Our town of Providence, Rhode Island isn’t known for much. The birthplace of American religious freedom in the colony founded by Roger Williams, the world’s 4th-largest unsupported dome, some crooked politicians, and an ad for a local pest control business in the form of an enormous blue termite overlooking the highway. But now we have something we can truly be proud of: a girl who managed to get herself wedged so firmly in an 8-inch wide gap between two buildings that it took dozens of police and firefighters over an hour to free her.

Last Friday, Courtney Malloy, a 22-year-old woman in a state of considerable refreshment, went out the back door of a restaurant and made the inexplicable decision to try forcing herself through a passage no more than 8 inches across, as an unnecessary shortcut to the street. And, with an indomitable will to prevail over the forces of physics and common sense, she managed to push herself into the narrow space so vigorously that she was totally unable to free herself.

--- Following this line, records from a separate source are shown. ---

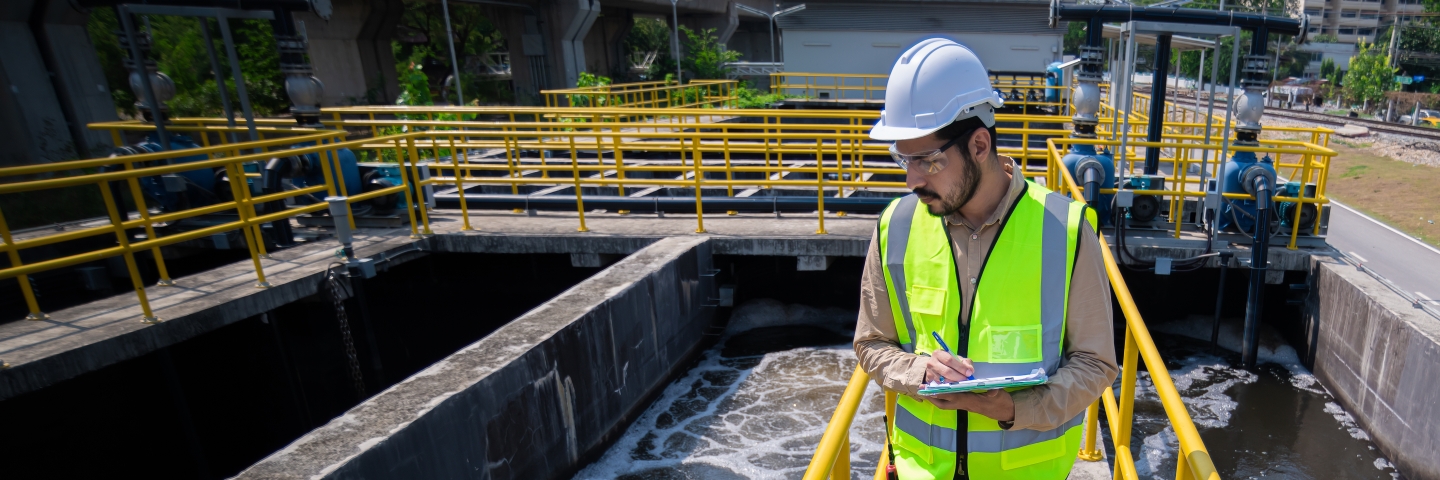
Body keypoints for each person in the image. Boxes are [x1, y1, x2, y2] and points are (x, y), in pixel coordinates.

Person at [854, 38, 1119, 480]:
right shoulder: (895, 227)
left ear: (979, 144)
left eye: (928, 161)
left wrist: (1012, 407)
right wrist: (917, 369)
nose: (911, 179)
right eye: (902, 158)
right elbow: (870, 343)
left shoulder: (1065, 230)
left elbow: (1096, 364)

So far, you’re thinking, well, that’s a little stupid and unlikely, but it’s not THAT strange. And you’re right, except that every further detail just raises more questions. How is it even possible for an adult to get herself stuck in something in such a way that she cannot become unstuck? Did she expand? How can someone become stuck in such a way that firefighters couldn’t simply pull her out? (They had to break through one of the walls from the inside-out to get to her). When the firefighters got there, she had no idea how she’d gotten stuck— whether she walked into the alley, or fell from the roof of one the 3-story buildings that form the alley (it was later revealed that she started on ground level). And then, most importantly, there’s the fact that they found her wedged in there horizontally and 24 inches off the ground. Let me repeat that: horizontally and two feet off the ground. Like an extremely low-flying, drunk and bewildered Superman.

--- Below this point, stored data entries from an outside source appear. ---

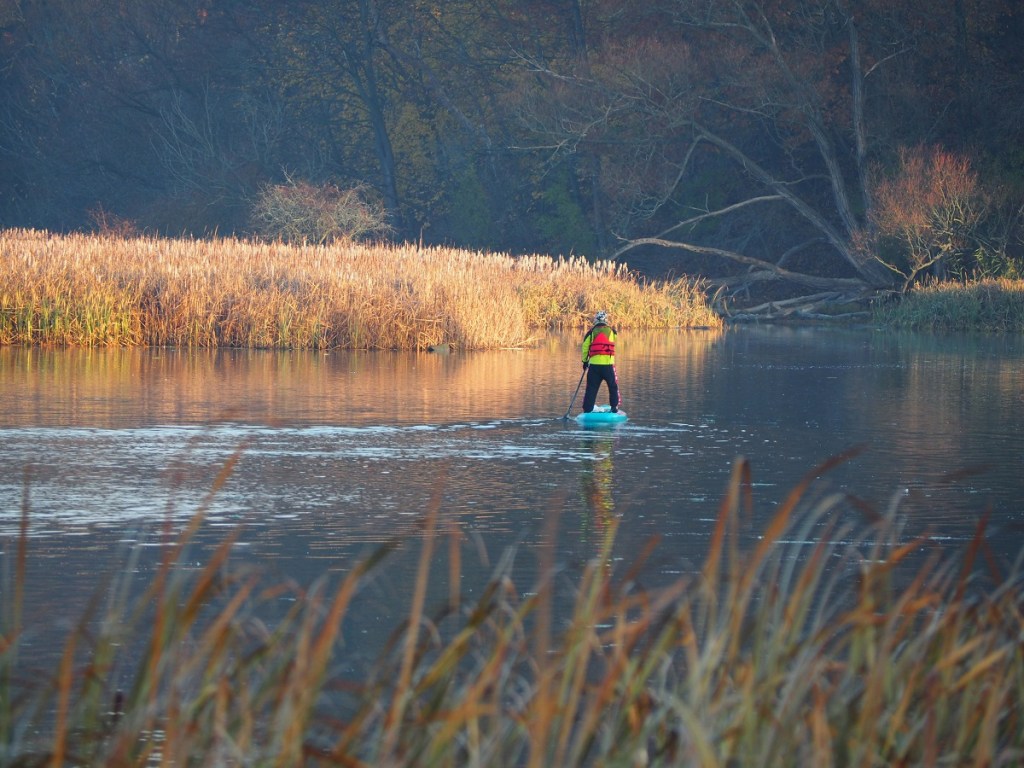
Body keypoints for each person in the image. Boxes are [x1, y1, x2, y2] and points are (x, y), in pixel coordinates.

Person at [581, 310, 620, 413]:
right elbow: (615, 337)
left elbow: (585, 347)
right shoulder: (611, 331)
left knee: (591, 388)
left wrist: (585, 361)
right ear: (606, 320)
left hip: (594, 366)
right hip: (608, 365)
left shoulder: (591, 332)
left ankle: (587, 409)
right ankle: (614, 408)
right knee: (613, 387)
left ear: (595, 320)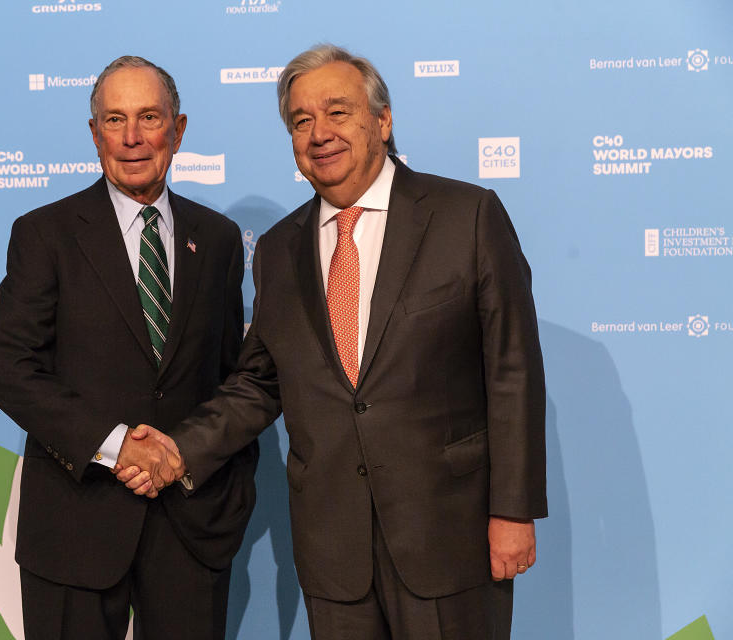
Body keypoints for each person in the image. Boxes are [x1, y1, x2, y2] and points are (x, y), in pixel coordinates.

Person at [116, 45, 547, 639]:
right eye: (301, 120)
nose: (319, 133)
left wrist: (513, 510)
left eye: (338, 112)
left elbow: (513, 371)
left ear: (382, 121)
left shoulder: (465, 216)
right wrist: (178, 451)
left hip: (450, 537)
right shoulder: (277, 248)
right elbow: (259, 384)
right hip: (333, 553)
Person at [0, 55, 258, 640]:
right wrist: (115, 447)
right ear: (94, 134)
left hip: (191, 526)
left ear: (178, 130)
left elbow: (235, 379)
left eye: (149, 117)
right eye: (114, 120)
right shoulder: (44, 234)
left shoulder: (217, 239)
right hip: (75, 527)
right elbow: (8, 369)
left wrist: (207, 473)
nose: (132, 138)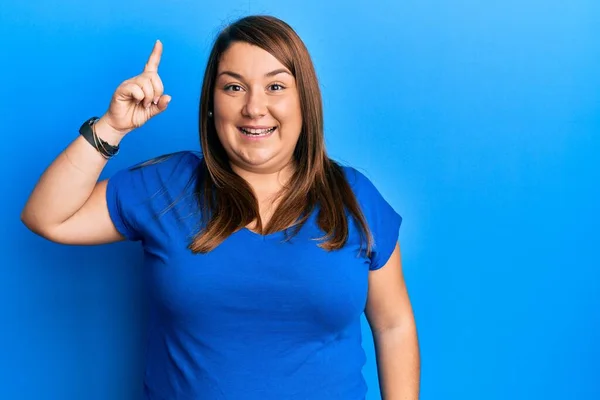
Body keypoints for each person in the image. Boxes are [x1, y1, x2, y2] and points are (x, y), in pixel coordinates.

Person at [21, 15, 420, 400]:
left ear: (305, 101)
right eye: (233, 88)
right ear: (211, 104)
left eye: (276, 87)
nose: (254, 107)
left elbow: (393, 324)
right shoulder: (167, 186)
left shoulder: (353, 196)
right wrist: (112, 126)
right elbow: (47, 217)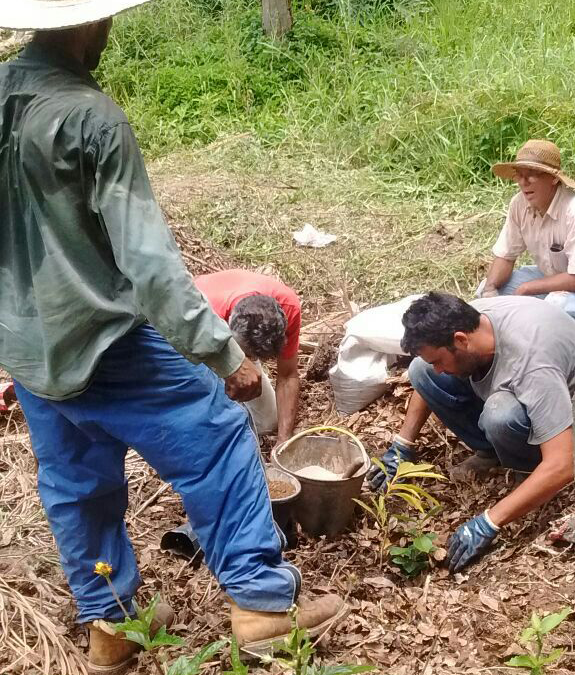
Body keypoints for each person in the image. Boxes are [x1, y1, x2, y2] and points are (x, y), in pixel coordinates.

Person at [0, 2, 345, 672]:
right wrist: (225, 355)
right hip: (103, 339)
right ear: (92, 25)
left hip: (27, 346)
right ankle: (264, 606)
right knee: (217, 432)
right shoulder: (90, 117)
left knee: (76, 483)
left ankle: (112, 625)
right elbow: (151, 265)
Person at [367, 292, 575, 573]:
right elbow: (431, 370)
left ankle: (527, 468)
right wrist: (402, 444)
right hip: (519, 389)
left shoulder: (531, 365)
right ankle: (492, 451)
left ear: (461, 340)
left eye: (439, 359)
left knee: (501, 414)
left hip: (561, 420)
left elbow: (563, 464)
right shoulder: (473, 321)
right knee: (420, 372)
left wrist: (490, 520)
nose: (438, 369)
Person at [477, 139, 575, 332]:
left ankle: (567, 351)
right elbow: (506, 256)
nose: (523, 183)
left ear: (554, 178)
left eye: (532, 175)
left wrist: (527, 288)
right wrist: (491, 290)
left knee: (559, 306)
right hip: (552, 277)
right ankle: (504, 343)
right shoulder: (519, 204)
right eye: (520, 176)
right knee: (486, 293)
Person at [195, 269, 301, 445]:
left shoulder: (289, 307)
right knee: (213, 422)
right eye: (247, 355)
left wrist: (284, 440)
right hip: (199, 339)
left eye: (254, 357)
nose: (250, 360)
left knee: (267, 423)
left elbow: (288, 375)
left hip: (236, 327)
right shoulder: (203, 314)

Someone pushed themselves into a space far to narrow to accommodate them, thought “this isn’t working” and proceeded to keep trying. In this way, no other news story in the past year more richly deserves  to be written about on Aitch-Bar, a blog that is to bullshit as narrow alleyways are to confused college students.

Indeed, no other story so adequately expresses the essence of the American dream, that looks at life and says “I bet I can jam more stuff into this.” It’s the spirit that built the iPhone, that invented the spork, that made that pizza with cheese inside the crust. Every time a middle-aged woman tries fitting herself into her old pair of leather pants, every time a child tries pushing together two non-interlocking lego pieces, every time a father looks at a thanksgiving turkey and asks himself “how many more birds can I shove in this thing?” this spirit is renewed. Even Rhode Island itself, wedged tightly as it is into the confined space between Massachusetts and Connecticut, is an embodiment of it. And as the personification of this spirit, Courtney Malloy deserves to be honored with a full sized statue, which will then be ceremonially wedged into that now famous alleyway, so that future generations can squint at it through a narrow tunnel and reflect on how THEY can make the world a better place…through shoving.